Why a sales presentation shouldn’t be a lazy narrative

I’ve sat through hundreds of sales and management presentations, and I’m sure you have too. What’s the phrase you dread hearing in any presentation? For me, it’s a simple one:

“But first…”

Those two words mean just one thing: the speaker is going to delay the point of the presentation and start off with some “background”. And that’s probably going to be boring, irrelevant or even targeted at people who might not be in the room. Maybe all of those things.

When you write a press release, you do it like a journalist is taught to write a news story. You start with the most interesting bit, with as much of “who, what, when, where and why” as you can (briefly). Then comes the second most interesting bit. Then the third. And so on. It doesn’t matter when your reader switches off, you’ve got the message over.

The same should apply to a presentation. People come to hear about your blue widget, and what it can do for them. If you were writing a sales letter, you’d start off with the benefits, then the features, and finish with the stuff which would make the prospect feel good about you. The same should apply to presentations, but instead, things seem to work the other way around. “But first”, we hear (to mental groans), “I’d like to give you some background about the company”.

This is doubly wrong. Everyone gradually loses interest as a presentation goes on, so it’s common sense to get the good stuff in before anyone switches off. Worse though, by putting the boring stuff at the start, you bring forward the point at which the audience switches off in the first place.

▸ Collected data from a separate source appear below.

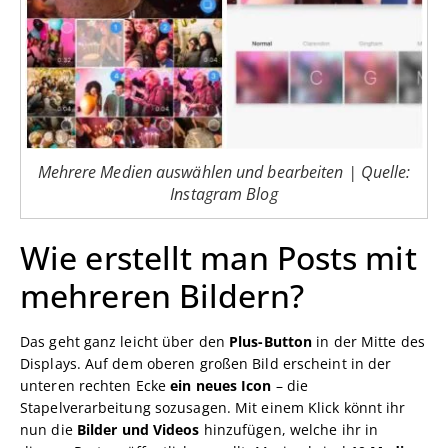
Mehrere Medien auswählen und bearbeiten | Quelle:
Instagram Blog
Wie erstellt man Posts mit
mehreren Bildern?
Das geht ganz leicht über den
Plus-Button
in der Mitte des
Displays. Auf dem oberen großen Bild erscheint in der
unteren rechten Ecke
ein neues Icon
– die
Stapelverarbeitung sozusagen. Mit einem Klick könnt ihr
nun die
Bilder und Videos
hinzufügen, welche ihr in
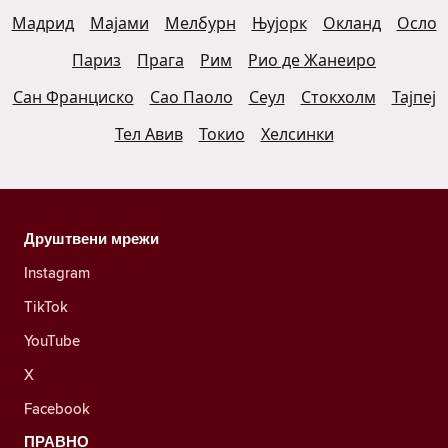
Мадрид
Мајами
Мелбурн
Њујорк
Окланд
Осло
Париз
Прага
Рим
Рио де Жанеиро
Сан Франциско
Сао Паоло
Сеул
Стокхолм
Тајпеј
Тел Авив
Токио
Хелсинки
Друштвени мрежи
Instagram
TikTok
YouTube
X
Facebook
ПРАВНО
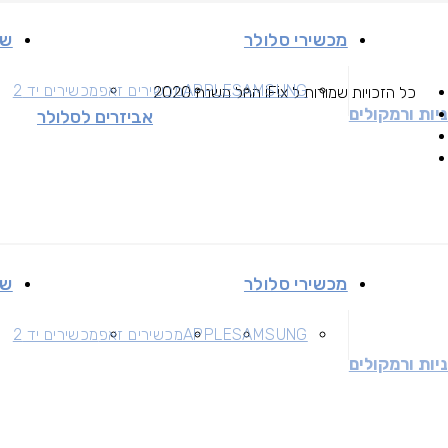
מכשירי סלולר
שי
SAMSUNG
APPLE
מכשירים זאפ
מכשירים יד 2
כל הזכויות שמורות ל iFix החל משנת 2020
יות ורמקולים
אביזרים לסלולר
מכשירי סלולר
שי
SAMSUNG
APPLE
מכשירים זאפ
מכשירים יד 2
יות ורמקולים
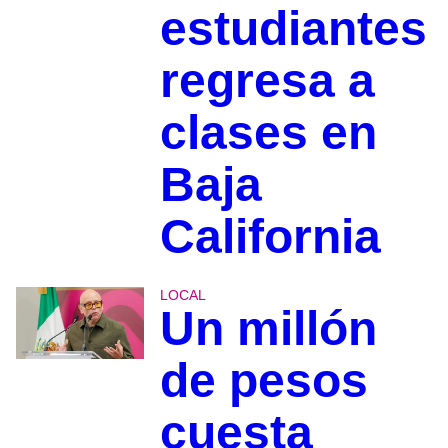
estudiantes
regresa a
clases en
Baja
California
LOCAL
Un millón
de pesos
cuesta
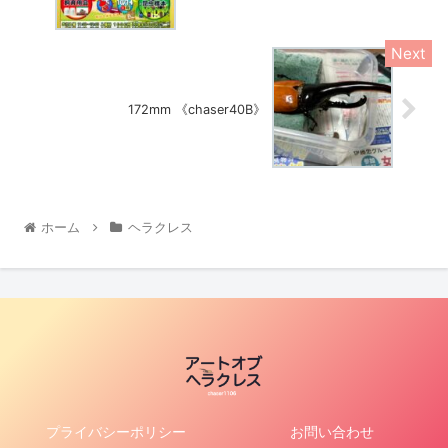
172mm 《chaser40B》
ホーム
ヘラクレス
プライバシーポリシー
お問い合わせ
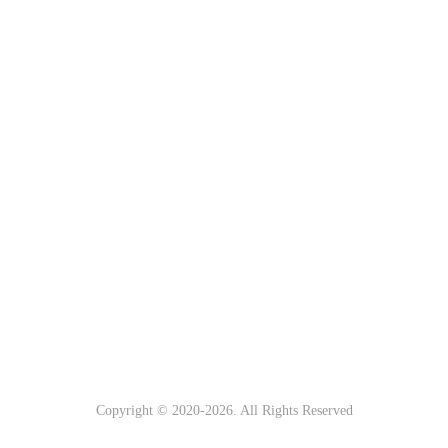
Copyright © 2020-
2026. All Rights Reserved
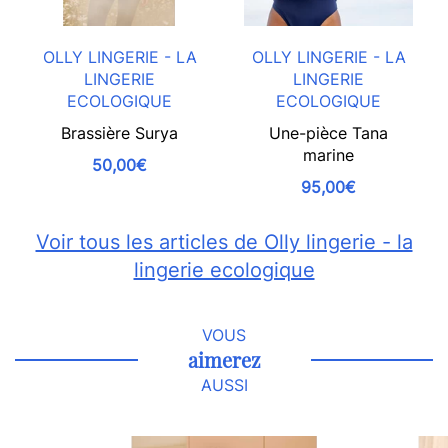
OLLY LINGERIE - LA
OLLY LINGERIE - LA
LINGERIE
LINGERIE
ECOLOGIQUE
ECOLOGIQUE
Brassière Surya
Une-pièce Tana
marine
50,00€
95,00€
Voir tous les articles de Olly lingerie - la
lingerie ecologique
VOUS
aimerez
AUSSI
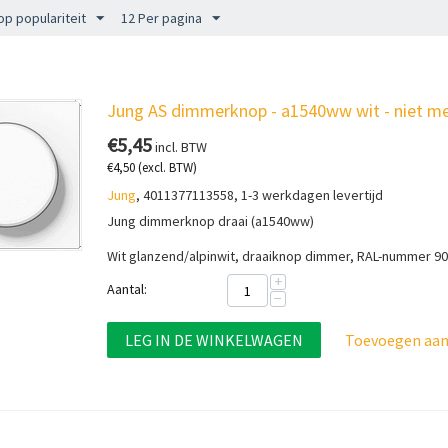
op populariteit
12 Per pagina
Jung AS dimmerknop - a1540ww wit - niet me
€
5,45
incl. BTW
€
4,50
(excl. BTW)
Jung
, 4011377113558, 1-3 werkdagen levertijd
Jung dimmerknop draai (a1540ww)
Wit glanzend/alpinwit, draaiknop dimmer, RAL-nummer 9
+
Aantal:
−
LEG IN DE WINKELWAGEN
Toevoegen aan 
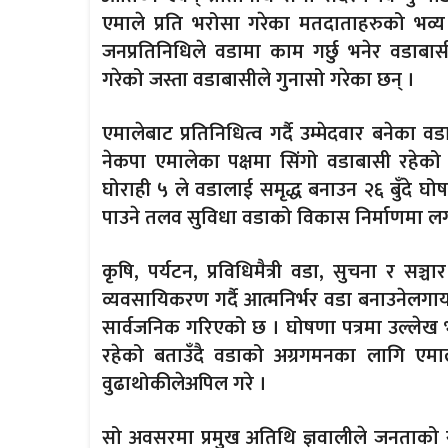
एमाले प्रति भरोसा गरेका मतदाताहरुको भव्
जनप्रतिनिधिले वडामा काम गर्छु भनेर वडाब
गरेको जस्ता वडाबासीले गुनासो गरेका छन् ।
एमालेबाट प्रतिनिधित्व गर्दै उम्मेदवार बनेका
नेकपा एमालेका पक्षमा सिंगो वडाबासी रहेक
घोराही ५ ले वडालाई समृद्ध बनाउन २६ बुँदे घोष
पाउने तलव सुविधा वडाको विकास निर्माणमा लगाउने, 
कृषि, पर्यटन, प्रविधिमैत्री वडा, सुचना र सञ
व्यवसायिकरण गर्दै आत्मनिर्भर वडा बनाउनेलगायत २
सार्वजनिक गरिएको छ । घोषणा पत्रमा उल्लेख 
रहेको बताउँदै वडाको अग्रगमनका लागि एमाले
वुढाथोकीलेअपिल गरे ।
सो अवसरमा प्रमुख अतिथि ज्ञवालीले जनताको स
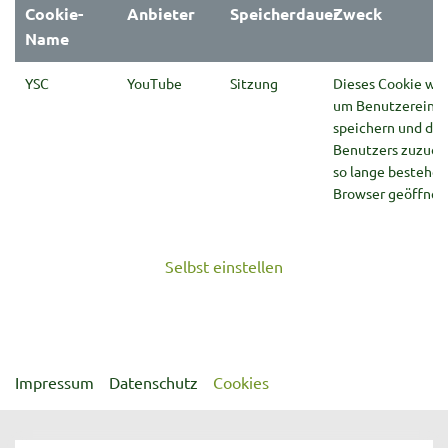
Cookie-
Anbieter
Speicherdauer
Zweck
Name
YSC
YouTube
Sitzung
Dieses Cookie wir
um Benutzereing
speichern und die
Benutzers zuzuord
so lange bestehen
Browser geöffnet i
Selbst einstellen
Impressum
Datenschutz
Cookies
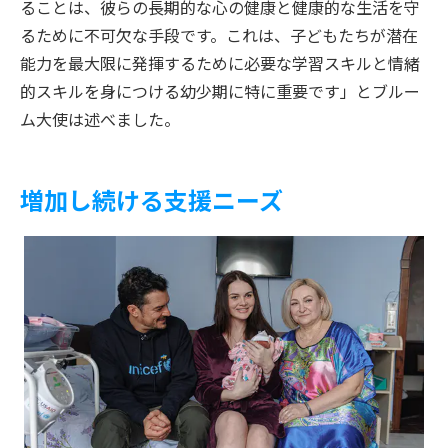
ることは、彼らの長期的な心の健康と健康的な生活を守
るために不可欠な手段です。これは、子どもたちが潜在
能力を最大限に発揮するために必要な学習スキルと情緒
的スキルを身につける幼少期に特に重要です」とブルー
ム大使は述べました。
増加し続ける支援ニーズ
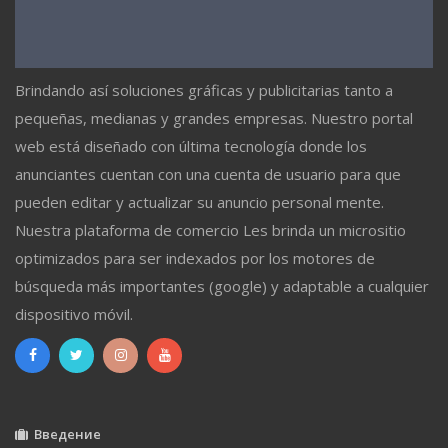
Brindando así soluciones gráficas y publicitarias tanto a
pequeñas, medianas y grandes empresas. Nuestro portal
web está diseñado con última tecnología donde los
anunciantes cuentan con una cuenta de usuario para que
pueden editar y actualizar su anuncio personal mente.
Nuestra plataforma de comercio Les brinda un micrositio
optimizados para ser indexados por los motores de
búsqueda más importantes (google) y adaptable a cualquier
dispositivo móvil.
Введение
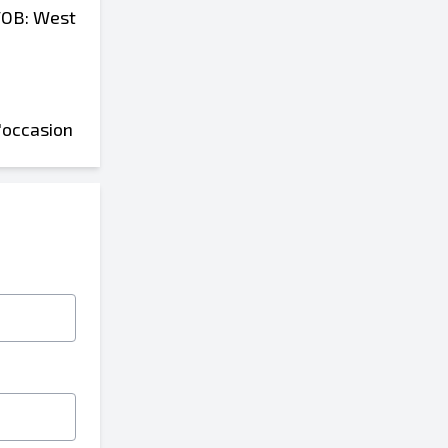
 FOB: West
'occasion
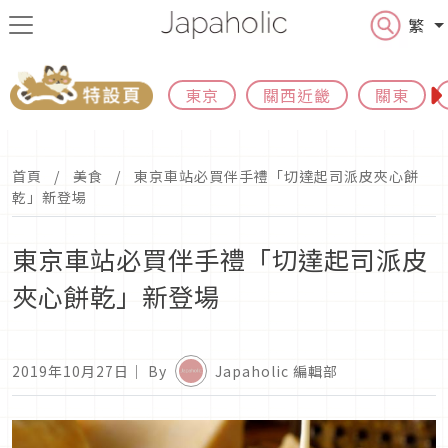
繁
東京
關西近畿
關東
首頁
美食
東京車站必買伴手禮「切達起司派皮夾心餅
乾」新登場
東京車站必買伴手禮「切達起司派皮
夾心餅乾」新登場
2019年10月27日
｜ By
Japaholic 編輯部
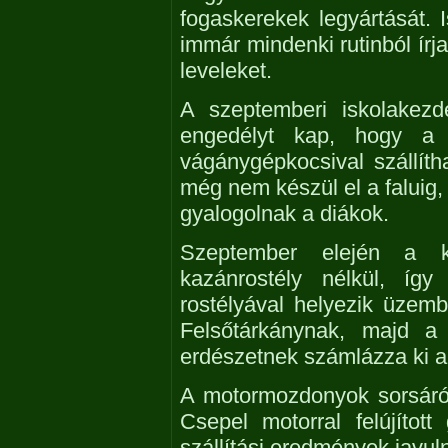
fogaskerekek legyártását. I
immár mindenki rutinból írja
leveleket.
A szeptemberi iskolakez
engedélyt kap, hogy a 
vágánygépkocsival szállít
még nem készül el a faluig,
gyalogolnak a diákok.
Szeptember elején a kij
kazánrostély nélkül, íg
rostélyával helyezik üzem
Felsőtárkánynak, majd a 
erdészetnek számlázza ki a
A motormozdonyok sorsáról 
Csepel motorral felújítot
szállítási eredmények javul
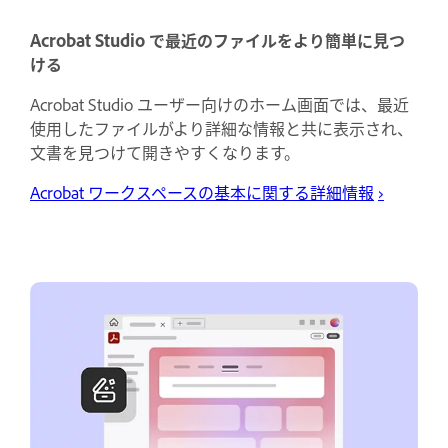
Acrobat Studio で最近のファイルをより簡単に見つ
ける
Acrobat Studio ユーザー向けのホーム画面では、最近
使用したファイルがより詳細な情報と共に表示され、
文書を見つけて開きやすくなります。
Acrobat ワークスペースの基本に関する詳細情報
›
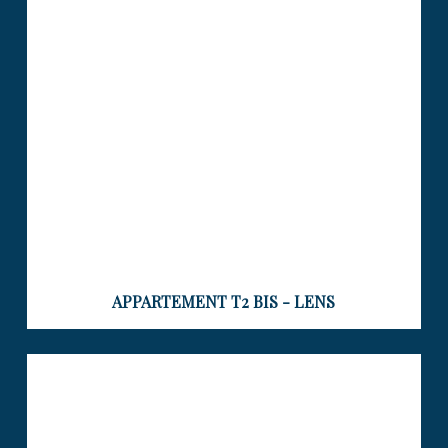
Visiter le bien
APPARTEMENT T2 BIS - LENS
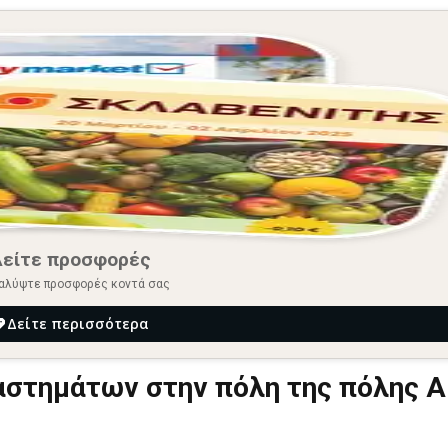
Δείτε προσφορές
αλύψτε προσφορές κοντά σας
Δείτε περισσότερα
τημάτων στην πόλη της πόλης Α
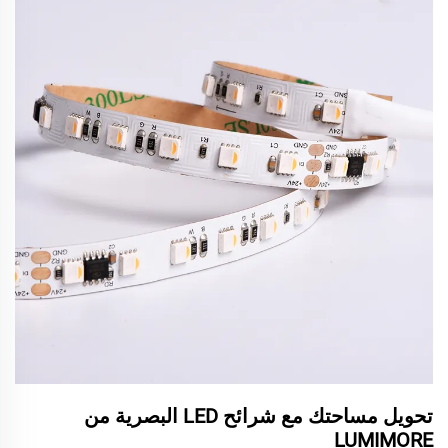
تحويل مساحتك مع شرائح LED البصرية من
LUMIMORE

People often think that the questions “Why this product?” and “Why us?” need to be answered before getting on to the “What’s in it for me?” part. They’re wrong. That’s just a lazy narrative. It’s harder to start with the climax. But it’s better, both for you and for your audience.

Discussion

  1. Ken Damsell

    I was blind and now i can see! You are absolutely right. I have done the preamble thing myself, many times because its easier. It is challenging and scary to get straight to the knitty gritty as choosing the right words is critical. I am converted and finding the process liberating. Thank you.
    P.S. We know that our web site needs a radical overhaul.